-- LISTE DES TÂCHES --
- a) Relevez tous les noms de chars mentionnés dans le récit de la journée du 27 janvier.
- b) Reproduisez le passage du récit de la journée du 27 janvier qui va de « Il y avait beaucoup » jusqu'à « village de Grussenheim. » inclus.

Journée du 27 janvier.
L'effectif de la 2ème Compagnie de 501ème RCC était fort réduit en chars. C'était de sept chars le matin du 27 janvier. De la Section Michard, il n'y avait plus que : Montmirail et Arcis Sur Aube. La 2ème Compagnie est partie de son point de départ vers midi, accompagnés de quelques half-tracks d'infanterie. Il faisait froid et il était tombé beaucoup de neige. Les chars avaient été peints en blanc depuis quelques temps. Chars et half-tracks sont partis en colonne sur une route qui était à l'arrière du front. Nous sommes arrivés au abord de Grussenheim environ une demi-heure plus tard. A ce moment, nos chars ont quitté la route et se sont avancés à travers champs vers le village. Nous sommes arrivés à un endroit où il y avait un char de la 3ème Compagnie qui avait été détruit. Le char portait tout le désordre des coups qu'il avait reçu et, l'évidence que certaines membres de l'équipage avaient survécu car les portes avant restaient ouvertes et un de nos camarades était resté allongé, sans mouvement sur le haut d'une tourelle. Nous sommes passés tout près et à 200 mètres plus loin, nous avons trouvé un très long canon allemand sur chenilles. Il avait immédiatement à sa droite une grande haie qui le cachait complètement. Le devant et l'autre côté étaient enfouis dans la neige et il était encore en camouflage d'été. Heureusement pour nous il avait été abandonné sans doute par l'action de la 3ème Compagnie. Il n'y a pas eu de relève car il n'y avait personne sur place.
Il y avait beaucoup de tirs d'armes de toutes sortes. Nous avons avancé sans dégâts jusqu'à un endroit où il y avait une haie très haute et épaisse qui nous séparait de Grussenheim. Cette haie montait jusqu'à hauteur de nos canons. Deux ou trois cent mètres plus loin, il y avait un bois au travers lequel on voyait le village de Grussenheim.
Nous avons reçu et rendu beaucoup de feu d'un part et d'autre et nous étions obligés de changer constamment d'emplacement pour ne pas être atteints. L'Infanterie était à côté de nous le long de la haie et était très active mais peu nombreuse. Les conditions nous permettaient de sortir des chars de temps en temps pour parler ou casser la croûte. A un moment, je suis monté sur l'arrière de Montmirail avec le lieutenant Michard pour mieux me rendre compte du terrain devant nous. J'ai vite compris qu'il devait être très éprouvé quand nous avons entendu des balles siffler. Quelques temps après quand nous marchions le long de la haie, nous avons trouvé une civière abandonnée. Nous l'avons pliée sur l'arrière du Montmirail, pensant qu'elle nous serait peut être utile pour dormir à tour de rôle, si l'occasion se présentait. J'ai profité d'un moment de calme pour aller voir le camarade allongé sur la tourelle d'un des chars de la 3ème Compagnie. Je suis monté sur le char [Le Chemin des Dames] et j'ai pu constater qu'il était mort. Je l'ai laissé surplace car je me suis fait prendre sous le feu des armes légères du haut de la tourelle. Ce camarade s'appelait Armand Mager et je l'avais connu à Camberley. Je crois que, comme moi, il était de père anglais.

-- DONNÉES ENREGISTRÉES --
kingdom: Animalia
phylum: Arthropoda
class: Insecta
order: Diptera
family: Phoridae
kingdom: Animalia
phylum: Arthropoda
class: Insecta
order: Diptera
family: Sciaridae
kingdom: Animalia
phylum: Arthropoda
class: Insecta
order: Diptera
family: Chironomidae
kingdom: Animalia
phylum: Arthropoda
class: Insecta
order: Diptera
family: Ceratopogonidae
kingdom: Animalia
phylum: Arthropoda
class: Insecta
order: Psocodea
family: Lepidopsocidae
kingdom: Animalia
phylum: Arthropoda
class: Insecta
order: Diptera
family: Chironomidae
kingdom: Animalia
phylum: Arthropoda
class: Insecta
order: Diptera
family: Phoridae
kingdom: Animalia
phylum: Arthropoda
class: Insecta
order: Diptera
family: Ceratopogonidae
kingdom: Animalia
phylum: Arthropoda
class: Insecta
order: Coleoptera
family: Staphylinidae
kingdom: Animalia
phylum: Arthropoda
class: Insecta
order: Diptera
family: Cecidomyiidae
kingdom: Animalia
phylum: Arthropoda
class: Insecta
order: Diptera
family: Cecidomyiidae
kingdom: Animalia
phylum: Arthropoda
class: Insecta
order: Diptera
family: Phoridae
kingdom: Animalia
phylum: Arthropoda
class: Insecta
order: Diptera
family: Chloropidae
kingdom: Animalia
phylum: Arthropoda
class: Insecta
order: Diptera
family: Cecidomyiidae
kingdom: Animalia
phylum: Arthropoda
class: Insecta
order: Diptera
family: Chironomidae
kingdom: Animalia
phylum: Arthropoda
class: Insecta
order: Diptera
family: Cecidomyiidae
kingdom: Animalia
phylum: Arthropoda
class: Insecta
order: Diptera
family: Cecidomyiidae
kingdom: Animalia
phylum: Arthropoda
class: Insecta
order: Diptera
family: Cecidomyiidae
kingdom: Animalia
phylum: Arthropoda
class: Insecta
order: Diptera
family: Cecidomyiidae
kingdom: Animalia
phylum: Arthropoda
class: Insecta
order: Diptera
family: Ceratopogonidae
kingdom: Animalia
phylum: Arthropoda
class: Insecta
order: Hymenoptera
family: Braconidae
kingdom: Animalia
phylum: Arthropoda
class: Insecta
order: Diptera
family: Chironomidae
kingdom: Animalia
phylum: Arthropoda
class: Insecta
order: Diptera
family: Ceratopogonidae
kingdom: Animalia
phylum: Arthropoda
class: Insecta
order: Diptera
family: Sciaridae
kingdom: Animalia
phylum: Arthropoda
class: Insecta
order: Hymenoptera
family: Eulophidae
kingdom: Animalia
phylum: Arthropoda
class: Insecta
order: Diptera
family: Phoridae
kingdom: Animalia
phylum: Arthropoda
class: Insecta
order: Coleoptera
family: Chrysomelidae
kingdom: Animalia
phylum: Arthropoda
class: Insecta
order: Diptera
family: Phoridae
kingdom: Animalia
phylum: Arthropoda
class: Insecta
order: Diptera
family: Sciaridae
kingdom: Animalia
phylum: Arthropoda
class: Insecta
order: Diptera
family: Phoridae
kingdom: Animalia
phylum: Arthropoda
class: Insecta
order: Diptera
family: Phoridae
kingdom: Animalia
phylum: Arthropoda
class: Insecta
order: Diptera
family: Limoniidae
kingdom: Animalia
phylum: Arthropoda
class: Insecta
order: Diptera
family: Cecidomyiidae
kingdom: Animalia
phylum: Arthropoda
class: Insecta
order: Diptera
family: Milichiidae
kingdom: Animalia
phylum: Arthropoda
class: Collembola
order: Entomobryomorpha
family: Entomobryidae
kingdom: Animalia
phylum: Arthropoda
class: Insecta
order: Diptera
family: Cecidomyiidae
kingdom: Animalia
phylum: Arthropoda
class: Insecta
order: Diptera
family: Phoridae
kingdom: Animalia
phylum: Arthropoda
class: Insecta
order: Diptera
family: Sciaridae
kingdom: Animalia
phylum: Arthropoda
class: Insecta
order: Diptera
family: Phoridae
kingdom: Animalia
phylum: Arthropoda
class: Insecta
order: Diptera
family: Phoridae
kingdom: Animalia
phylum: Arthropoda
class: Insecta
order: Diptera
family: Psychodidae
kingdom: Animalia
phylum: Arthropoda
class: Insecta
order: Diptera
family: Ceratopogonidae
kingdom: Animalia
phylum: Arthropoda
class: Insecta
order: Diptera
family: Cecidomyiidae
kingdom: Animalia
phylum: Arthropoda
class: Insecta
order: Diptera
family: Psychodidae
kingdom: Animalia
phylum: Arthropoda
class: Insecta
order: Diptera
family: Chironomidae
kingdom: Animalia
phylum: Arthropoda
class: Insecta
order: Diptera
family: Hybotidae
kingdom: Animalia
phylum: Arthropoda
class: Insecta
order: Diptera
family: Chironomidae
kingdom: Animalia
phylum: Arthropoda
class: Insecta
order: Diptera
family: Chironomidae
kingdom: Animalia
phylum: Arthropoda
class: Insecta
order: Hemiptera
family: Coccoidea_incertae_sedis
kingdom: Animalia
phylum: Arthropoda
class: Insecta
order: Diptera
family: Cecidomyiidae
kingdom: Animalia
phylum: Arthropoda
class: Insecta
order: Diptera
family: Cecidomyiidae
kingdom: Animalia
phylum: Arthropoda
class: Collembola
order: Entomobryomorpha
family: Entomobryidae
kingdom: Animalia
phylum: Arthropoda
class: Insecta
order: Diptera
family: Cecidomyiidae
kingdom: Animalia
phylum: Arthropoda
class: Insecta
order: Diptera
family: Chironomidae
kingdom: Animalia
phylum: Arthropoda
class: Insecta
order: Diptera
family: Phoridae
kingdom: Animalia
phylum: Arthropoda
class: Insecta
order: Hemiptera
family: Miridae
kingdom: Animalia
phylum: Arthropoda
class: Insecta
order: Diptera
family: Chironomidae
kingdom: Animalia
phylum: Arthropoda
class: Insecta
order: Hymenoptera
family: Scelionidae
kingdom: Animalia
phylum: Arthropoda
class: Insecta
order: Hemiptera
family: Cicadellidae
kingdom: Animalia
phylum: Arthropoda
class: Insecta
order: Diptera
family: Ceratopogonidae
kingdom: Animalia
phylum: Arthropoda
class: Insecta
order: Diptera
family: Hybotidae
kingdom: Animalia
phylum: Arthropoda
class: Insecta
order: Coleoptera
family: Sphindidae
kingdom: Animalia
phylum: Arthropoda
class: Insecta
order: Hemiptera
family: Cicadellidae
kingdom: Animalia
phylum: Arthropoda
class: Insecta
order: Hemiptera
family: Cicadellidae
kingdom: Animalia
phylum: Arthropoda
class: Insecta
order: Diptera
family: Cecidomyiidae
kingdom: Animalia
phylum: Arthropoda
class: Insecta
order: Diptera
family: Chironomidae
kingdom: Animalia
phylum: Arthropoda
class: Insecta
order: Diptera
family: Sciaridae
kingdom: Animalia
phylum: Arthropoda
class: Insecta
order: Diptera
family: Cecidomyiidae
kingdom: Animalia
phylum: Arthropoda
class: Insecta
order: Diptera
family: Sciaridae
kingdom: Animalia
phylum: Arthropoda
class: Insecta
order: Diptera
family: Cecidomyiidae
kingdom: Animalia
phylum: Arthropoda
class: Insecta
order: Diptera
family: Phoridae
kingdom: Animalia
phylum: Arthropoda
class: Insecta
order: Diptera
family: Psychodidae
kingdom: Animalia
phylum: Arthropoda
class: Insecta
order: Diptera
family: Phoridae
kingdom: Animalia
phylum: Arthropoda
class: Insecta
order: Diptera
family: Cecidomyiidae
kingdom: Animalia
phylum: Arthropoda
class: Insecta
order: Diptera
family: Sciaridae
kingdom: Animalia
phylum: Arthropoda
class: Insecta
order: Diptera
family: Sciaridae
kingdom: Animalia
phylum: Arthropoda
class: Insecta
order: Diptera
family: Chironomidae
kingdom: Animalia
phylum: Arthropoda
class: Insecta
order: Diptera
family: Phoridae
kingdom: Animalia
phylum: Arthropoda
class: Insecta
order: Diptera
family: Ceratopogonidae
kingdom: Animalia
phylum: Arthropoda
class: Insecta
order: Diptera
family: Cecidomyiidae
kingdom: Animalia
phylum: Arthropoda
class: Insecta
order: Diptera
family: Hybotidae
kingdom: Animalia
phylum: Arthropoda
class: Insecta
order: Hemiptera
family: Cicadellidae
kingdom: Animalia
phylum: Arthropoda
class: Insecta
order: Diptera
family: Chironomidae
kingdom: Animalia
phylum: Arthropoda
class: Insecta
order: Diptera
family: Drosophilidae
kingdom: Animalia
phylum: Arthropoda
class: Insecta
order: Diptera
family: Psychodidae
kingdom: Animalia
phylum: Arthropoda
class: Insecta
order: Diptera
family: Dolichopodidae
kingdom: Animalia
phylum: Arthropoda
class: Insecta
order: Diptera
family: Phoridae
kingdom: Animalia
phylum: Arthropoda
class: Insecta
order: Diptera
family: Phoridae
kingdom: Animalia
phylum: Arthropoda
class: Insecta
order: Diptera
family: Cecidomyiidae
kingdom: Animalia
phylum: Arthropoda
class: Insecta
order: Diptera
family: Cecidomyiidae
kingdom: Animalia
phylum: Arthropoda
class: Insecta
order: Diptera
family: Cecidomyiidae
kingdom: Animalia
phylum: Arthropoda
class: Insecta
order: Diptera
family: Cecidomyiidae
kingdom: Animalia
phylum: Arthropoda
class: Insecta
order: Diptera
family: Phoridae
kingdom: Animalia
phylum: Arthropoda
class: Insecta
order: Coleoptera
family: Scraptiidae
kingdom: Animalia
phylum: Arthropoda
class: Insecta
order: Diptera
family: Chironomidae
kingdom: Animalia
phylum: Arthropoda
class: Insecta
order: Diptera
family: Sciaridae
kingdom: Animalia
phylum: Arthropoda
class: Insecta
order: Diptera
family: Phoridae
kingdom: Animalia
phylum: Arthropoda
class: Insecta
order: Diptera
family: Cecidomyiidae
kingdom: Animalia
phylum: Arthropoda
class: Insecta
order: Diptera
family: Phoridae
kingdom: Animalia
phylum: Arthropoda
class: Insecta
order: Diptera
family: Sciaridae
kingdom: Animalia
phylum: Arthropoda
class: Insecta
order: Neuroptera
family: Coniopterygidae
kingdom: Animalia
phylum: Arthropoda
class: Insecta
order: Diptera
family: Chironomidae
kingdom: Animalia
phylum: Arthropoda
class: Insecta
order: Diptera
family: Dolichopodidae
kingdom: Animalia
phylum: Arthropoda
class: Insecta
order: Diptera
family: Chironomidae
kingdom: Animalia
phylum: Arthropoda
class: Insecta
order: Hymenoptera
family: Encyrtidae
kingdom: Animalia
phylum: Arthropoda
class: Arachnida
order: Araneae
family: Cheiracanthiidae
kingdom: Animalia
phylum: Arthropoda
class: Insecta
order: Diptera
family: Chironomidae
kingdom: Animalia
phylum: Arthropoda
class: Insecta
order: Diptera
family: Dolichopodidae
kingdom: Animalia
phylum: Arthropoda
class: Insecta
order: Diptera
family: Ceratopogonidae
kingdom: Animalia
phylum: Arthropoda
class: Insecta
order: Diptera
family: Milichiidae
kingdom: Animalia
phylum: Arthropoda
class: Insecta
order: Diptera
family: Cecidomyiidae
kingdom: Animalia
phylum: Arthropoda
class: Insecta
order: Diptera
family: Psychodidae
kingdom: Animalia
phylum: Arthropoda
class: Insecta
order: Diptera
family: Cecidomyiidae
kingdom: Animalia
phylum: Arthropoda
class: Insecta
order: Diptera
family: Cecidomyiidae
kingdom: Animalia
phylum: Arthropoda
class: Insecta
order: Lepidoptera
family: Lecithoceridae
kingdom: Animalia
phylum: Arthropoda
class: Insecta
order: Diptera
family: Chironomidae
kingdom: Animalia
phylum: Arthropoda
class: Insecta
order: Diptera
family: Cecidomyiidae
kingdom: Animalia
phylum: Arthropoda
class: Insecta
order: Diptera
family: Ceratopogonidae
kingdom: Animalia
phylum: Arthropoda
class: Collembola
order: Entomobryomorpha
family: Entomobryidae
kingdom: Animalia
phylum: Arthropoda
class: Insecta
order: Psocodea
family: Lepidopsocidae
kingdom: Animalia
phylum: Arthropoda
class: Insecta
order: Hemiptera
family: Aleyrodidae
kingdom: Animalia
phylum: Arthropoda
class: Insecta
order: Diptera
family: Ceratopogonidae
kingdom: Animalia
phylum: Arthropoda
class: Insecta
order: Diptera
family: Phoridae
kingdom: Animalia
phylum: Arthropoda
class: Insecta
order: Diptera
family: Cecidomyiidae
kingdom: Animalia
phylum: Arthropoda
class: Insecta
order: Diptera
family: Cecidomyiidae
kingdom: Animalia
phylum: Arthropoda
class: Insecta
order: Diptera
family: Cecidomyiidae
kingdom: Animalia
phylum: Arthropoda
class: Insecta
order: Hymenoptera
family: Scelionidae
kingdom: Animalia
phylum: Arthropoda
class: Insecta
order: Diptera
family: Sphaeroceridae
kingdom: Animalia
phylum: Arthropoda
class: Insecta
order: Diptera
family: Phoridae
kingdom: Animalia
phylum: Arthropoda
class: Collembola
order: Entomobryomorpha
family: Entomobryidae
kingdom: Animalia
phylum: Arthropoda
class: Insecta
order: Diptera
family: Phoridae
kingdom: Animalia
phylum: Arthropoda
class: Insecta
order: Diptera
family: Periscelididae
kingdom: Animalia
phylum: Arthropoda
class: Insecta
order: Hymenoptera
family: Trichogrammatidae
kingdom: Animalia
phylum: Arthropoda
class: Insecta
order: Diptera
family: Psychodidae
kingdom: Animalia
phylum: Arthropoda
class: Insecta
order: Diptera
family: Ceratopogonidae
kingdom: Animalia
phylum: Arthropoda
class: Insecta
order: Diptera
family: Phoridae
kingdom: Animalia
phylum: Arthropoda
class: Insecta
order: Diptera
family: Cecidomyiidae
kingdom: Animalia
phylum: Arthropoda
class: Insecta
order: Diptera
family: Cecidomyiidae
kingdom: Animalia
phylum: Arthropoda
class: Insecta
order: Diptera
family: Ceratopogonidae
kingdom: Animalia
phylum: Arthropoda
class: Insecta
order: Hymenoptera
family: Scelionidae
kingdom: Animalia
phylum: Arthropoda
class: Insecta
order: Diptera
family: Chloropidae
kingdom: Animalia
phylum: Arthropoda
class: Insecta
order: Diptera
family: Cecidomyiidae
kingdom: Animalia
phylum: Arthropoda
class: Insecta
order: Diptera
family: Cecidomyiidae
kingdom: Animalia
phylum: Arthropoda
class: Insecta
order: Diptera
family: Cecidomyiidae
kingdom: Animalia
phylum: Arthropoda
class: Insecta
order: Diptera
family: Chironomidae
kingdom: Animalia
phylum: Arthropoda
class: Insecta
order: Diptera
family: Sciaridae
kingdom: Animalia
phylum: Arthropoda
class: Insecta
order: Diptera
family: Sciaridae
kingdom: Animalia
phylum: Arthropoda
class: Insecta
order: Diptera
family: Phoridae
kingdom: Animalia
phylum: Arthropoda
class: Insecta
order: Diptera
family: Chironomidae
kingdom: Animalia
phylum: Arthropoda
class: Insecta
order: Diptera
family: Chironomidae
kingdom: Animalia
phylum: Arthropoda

-- CORRIGÉ DES TÂCHES --
- a) Montmirail, Arcis Sur Aube, Le Chemin des Dames

- b)
Il y avait beaucoup de tirs d'armes de toutes sortes. Nous avons avancé sans dégâts jusqu'à un endroit où il y avait une haie très haute et épaisse qui nous séparait de Grussenheim. Cette haie montait jusqu'à hauteur de nos canons. Deux ou trois cent mètres plus loin, il y avait un bois au travers lequel on voyait le village de Grussenheim.